Другая часть иерархии начинает чувствовать совершившийся перелом, но недостаточно
еще сознает его, третья часть уже более сознает его. Такое разное чувство
и сознание происходящего порождает борьбу внутри самой иерархии и церковную
смуту. Как и всегда, к идейным мотивам примешиваются мотивы классовые и личные,
классовая борьба и личное соревнование.
Епископы карловатские, карловатский
синод и преобладающая часть собора, представляют течение в иерархии, целиком
принадлежащее разлагающемуся прошлому, отмирающей эпохе в православии. Они
ничего не видят и не понимают в происходящем, они духовно слепы и озлоблены
на трагедию, происходящую в мире и человечестве, они - современные книжники
и фарисеи, для них Суббота выше человека. Последний Карловатский собор и его
проклятие всякому творческому в христианстве движению есть последние судороги
ликвидирующегося церковного периода, монофизитского по духу, т.
е. отрицающего человека, и цезарепапистского
по плоти, т. е. обоготворяющего на земле кесаря. Это течение должно анафематствовать
все, что проис [575]
ходит в человечестве и в мире, оно одержимо злобной мнительностью и подозрительностью,
всюду видит лишь нарастание зла, так как хочет лишь старой жизни и ненавидит
всякую новую жизнь.
Оно привязано не к вечному в
церкви, а к тленному, преходящему в ней. Оно мешает восходам молодой жизни
в православии. За этим течением не только нет духовной правды, но нет и канонической
правды. Правое синодальное течение в эмиграции формально схоже с левым синодальным
течением в советской России. Свобода церкви не блюдется ни там, ни здесь.
Правда духовная и правда каноническая целиком на стороне той части иерархии,
которая блюдет свободу церкви, которая ставит церковь над мирскими стихиями
и политическими страстями, которая ощутила размеры совершившегося исторического
переворота и невозможность возврата к старому. Эта часть иерархии за границей
представлена митрополитом Евлогием. И дело
тут не в личных взглядах митрополита Евлогия, а в том, что он является орудием
Высшей Воли, Божьего Промысла в трудный и мучительный переходный период в
существовании Православной церкви за границей. Таков был и патриарх Тихон
для всей России. В этом ясно
дана нам помощь Божия.
Патриарх и митрополит не могут
быть выразителями каких-либо крайних течений в церковной жизни и редко им
принадлежит инициатива бурных движений. Их миссия - поддерживать церковное
равновесие в период смут и волнений. Но в этой своей миссии они не должны
мешать нарождающимся творческим движениям, они могут их благословлять, вводя
их в основное русло церковной жизни.
Равновесие церковной жизни,
ее единство не может быть поддержано через компромисс с разлагающейся частью
иерархии, проклинающей творческую жизнь и мешающей церкви войти в новую эпоху.

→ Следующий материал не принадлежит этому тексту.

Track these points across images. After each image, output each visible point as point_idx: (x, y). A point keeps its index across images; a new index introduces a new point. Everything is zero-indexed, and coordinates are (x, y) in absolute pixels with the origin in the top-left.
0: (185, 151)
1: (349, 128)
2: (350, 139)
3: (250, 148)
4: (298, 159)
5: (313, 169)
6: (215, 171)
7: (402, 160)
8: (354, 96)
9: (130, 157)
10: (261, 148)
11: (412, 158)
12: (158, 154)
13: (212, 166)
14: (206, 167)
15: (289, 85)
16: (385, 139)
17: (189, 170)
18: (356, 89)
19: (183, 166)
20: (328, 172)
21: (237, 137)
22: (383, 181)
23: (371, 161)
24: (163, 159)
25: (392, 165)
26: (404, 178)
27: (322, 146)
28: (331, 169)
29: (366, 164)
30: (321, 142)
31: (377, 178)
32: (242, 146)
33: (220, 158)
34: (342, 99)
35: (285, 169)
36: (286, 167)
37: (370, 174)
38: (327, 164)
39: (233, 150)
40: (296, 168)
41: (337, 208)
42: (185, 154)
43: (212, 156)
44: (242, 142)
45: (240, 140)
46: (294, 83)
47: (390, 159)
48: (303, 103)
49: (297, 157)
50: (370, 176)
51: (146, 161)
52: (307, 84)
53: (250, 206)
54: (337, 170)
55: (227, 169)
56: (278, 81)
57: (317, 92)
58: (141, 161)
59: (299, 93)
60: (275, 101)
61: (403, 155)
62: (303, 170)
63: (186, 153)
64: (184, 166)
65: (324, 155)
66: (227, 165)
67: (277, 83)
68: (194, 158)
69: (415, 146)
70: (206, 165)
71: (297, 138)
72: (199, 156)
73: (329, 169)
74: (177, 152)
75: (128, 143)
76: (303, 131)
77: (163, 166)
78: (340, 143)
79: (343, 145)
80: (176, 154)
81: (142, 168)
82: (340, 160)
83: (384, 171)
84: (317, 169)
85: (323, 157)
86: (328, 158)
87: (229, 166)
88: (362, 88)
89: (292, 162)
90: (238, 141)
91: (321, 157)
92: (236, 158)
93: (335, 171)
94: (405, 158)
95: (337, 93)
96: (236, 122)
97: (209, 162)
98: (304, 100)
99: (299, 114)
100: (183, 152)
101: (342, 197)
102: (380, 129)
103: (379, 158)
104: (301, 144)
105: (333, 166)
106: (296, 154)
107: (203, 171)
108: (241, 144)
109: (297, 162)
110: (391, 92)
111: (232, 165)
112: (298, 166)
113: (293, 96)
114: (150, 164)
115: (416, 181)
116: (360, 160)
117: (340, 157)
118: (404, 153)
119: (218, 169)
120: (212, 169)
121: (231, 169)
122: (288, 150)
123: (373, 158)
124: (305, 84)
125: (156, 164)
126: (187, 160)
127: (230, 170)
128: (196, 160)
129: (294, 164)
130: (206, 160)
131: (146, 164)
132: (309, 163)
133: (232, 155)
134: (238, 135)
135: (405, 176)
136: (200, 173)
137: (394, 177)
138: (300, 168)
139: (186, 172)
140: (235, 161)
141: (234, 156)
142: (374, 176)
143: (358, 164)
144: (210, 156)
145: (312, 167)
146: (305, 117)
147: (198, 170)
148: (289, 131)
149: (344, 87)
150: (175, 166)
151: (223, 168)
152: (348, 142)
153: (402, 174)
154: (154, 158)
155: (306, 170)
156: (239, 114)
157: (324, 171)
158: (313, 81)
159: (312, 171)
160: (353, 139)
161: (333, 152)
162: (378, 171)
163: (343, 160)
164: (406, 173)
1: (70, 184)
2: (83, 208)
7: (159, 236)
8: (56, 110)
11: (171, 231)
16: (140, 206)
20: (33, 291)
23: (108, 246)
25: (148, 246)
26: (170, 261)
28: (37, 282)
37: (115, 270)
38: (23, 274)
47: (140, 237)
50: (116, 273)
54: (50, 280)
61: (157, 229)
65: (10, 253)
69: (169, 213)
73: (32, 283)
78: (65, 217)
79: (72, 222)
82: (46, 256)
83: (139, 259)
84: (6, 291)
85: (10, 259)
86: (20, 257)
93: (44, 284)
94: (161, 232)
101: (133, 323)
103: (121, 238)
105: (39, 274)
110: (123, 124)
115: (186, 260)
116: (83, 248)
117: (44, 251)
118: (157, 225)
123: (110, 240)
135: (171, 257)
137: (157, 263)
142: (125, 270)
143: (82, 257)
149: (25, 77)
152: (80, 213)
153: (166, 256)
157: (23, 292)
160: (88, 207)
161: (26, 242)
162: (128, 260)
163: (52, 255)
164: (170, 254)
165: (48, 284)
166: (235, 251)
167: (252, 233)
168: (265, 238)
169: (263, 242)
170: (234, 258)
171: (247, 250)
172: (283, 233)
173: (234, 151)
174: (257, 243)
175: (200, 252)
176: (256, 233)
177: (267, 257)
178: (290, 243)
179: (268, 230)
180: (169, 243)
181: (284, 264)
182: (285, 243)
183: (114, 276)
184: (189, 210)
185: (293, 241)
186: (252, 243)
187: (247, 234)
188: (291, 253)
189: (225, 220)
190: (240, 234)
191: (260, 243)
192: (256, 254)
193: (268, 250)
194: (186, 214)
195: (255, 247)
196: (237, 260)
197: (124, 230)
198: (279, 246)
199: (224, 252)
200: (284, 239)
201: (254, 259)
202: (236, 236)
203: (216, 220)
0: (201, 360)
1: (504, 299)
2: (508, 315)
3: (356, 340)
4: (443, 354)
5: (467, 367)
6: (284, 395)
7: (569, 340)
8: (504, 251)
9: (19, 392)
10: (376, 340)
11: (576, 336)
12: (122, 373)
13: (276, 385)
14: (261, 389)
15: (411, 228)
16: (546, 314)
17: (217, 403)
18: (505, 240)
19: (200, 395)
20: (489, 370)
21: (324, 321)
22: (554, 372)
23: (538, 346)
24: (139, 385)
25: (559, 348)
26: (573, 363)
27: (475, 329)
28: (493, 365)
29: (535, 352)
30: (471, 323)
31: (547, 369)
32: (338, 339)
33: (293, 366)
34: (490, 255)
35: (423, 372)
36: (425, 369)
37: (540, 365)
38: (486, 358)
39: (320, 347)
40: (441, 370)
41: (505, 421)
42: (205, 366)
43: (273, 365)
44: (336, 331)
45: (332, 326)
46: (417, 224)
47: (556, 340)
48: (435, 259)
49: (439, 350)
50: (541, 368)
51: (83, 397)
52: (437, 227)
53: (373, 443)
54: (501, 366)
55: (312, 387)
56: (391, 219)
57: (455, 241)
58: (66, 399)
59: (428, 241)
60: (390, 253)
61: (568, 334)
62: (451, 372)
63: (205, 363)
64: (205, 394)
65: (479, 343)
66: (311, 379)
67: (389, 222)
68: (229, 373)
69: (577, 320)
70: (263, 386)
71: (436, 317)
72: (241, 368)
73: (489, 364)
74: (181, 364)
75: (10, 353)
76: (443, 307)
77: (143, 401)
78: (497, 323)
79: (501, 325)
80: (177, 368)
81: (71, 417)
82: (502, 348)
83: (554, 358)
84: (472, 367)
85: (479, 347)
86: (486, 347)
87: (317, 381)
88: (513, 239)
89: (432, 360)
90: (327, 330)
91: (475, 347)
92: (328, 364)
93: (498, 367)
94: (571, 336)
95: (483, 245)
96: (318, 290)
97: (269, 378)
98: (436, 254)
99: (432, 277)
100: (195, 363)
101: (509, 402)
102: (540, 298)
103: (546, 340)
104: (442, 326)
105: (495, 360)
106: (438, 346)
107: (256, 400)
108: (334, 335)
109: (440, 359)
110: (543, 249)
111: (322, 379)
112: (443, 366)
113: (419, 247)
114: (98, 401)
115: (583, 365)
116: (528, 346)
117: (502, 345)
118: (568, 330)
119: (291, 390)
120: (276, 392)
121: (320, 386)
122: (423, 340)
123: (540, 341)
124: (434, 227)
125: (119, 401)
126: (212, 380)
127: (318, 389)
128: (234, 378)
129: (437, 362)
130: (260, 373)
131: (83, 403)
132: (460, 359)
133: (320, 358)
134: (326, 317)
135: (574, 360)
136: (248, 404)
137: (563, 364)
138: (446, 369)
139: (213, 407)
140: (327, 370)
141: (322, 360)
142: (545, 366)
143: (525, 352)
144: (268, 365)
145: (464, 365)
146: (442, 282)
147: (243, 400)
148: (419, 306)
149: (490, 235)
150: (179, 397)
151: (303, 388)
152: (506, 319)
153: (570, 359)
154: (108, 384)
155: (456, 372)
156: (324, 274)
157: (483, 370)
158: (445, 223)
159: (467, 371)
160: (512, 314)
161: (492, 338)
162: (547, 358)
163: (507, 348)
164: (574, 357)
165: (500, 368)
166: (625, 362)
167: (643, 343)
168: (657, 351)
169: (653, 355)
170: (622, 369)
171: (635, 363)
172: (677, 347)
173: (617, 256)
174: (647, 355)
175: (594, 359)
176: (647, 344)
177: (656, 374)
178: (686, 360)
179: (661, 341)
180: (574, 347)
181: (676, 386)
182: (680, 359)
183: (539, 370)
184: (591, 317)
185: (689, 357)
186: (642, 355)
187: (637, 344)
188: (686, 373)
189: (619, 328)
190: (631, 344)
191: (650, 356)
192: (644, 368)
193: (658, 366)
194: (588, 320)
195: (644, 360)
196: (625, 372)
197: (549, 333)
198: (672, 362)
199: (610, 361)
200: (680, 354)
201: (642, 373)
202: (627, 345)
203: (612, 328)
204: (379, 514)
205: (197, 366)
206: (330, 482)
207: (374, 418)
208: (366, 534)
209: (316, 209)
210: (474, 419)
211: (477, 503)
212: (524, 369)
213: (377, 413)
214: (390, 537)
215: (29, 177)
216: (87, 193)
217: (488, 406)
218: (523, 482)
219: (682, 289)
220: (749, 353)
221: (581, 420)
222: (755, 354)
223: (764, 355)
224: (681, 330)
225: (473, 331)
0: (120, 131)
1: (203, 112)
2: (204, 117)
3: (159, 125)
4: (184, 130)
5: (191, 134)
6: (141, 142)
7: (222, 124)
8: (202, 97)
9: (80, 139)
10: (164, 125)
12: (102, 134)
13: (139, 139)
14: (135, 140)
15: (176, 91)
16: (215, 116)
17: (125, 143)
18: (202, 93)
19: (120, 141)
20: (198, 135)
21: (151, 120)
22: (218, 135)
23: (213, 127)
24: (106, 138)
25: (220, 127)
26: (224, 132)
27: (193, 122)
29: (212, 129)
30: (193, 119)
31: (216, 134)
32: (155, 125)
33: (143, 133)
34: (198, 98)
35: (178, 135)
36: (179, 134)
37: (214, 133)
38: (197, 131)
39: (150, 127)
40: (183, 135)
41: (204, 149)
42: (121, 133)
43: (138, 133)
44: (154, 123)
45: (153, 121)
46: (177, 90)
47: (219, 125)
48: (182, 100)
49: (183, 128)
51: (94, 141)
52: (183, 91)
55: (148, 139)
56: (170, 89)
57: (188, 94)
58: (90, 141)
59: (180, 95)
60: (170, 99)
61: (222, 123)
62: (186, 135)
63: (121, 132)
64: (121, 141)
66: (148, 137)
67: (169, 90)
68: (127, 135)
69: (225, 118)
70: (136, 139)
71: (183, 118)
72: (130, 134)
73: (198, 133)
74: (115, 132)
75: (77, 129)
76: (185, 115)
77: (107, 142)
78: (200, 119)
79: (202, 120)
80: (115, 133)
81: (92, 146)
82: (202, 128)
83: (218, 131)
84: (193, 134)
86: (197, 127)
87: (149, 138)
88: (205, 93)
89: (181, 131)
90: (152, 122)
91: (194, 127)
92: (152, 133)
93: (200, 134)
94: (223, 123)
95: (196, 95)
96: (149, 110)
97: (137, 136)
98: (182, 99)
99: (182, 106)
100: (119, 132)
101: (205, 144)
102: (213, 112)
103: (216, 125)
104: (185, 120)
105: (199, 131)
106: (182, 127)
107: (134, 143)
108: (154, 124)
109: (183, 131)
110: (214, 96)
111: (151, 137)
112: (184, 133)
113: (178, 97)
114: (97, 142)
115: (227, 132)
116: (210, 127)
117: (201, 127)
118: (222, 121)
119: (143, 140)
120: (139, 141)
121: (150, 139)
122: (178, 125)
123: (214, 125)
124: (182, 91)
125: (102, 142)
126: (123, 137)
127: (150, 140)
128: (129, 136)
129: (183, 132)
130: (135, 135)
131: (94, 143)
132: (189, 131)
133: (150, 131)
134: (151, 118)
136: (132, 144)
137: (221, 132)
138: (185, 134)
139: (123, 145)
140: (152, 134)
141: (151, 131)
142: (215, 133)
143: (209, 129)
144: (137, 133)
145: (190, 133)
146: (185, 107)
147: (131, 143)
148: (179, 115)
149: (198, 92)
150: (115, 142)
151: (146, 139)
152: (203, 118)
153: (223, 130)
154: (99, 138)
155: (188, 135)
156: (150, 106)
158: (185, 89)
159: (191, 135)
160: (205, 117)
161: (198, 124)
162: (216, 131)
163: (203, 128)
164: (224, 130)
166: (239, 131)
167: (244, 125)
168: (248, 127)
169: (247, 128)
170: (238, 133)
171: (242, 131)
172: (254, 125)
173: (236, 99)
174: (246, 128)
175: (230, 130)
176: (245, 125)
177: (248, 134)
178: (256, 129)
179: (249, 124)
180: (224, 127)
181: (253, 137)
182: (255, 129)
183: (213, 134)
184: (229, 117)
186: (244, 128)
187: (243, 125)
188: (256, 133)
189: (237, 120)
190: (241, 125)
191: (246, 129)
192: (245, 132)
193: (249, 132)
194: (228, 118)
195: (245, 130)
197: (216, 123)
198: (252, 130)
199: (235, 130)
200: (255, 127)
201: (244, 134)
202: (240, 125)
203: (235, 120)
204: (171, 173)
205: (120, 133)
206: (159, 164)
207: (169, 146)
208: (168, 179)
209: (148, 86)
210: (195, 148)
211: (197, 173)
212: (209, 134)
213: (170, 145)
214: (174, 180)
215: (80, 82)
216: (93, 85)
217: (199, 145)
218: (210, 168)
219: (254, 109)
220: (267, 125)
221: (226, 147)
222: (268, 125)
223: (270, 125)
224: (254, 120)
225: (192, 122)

Это разлагающееся течение обречено на отмирание. Церковное развитие находится
по ту сторону его мертвящей политики, угнетающей дух. Я думаю, что раскол
раньше или позже неизбежен.* От него православная Церковь
не перестанет существовать и не потеряет своего единства. Важно единство в
истине, а не компромисс истины с ложью. И страх перед тем, что реакционно-реставраторское
течение окончательно отколется и отомрет, есть не религиозно-церковный, а
политический страх, так как это будет смертельным ударом для всего правого
монархического течения. Но этот удар должен быть нанесен, ибо это течение
мешает выздоровлению России и русского народа, мешает нарождению лучшей жизни.
Крайняя правая партия в православии
держится за церковный национализм, за уединение и изоляцию православия в христианском
мире, она не понимает духа вселенскости. Нам, вероятно, придется пережить
новый раскол старообрядчества и староверия, но в самом дурном смысле слова.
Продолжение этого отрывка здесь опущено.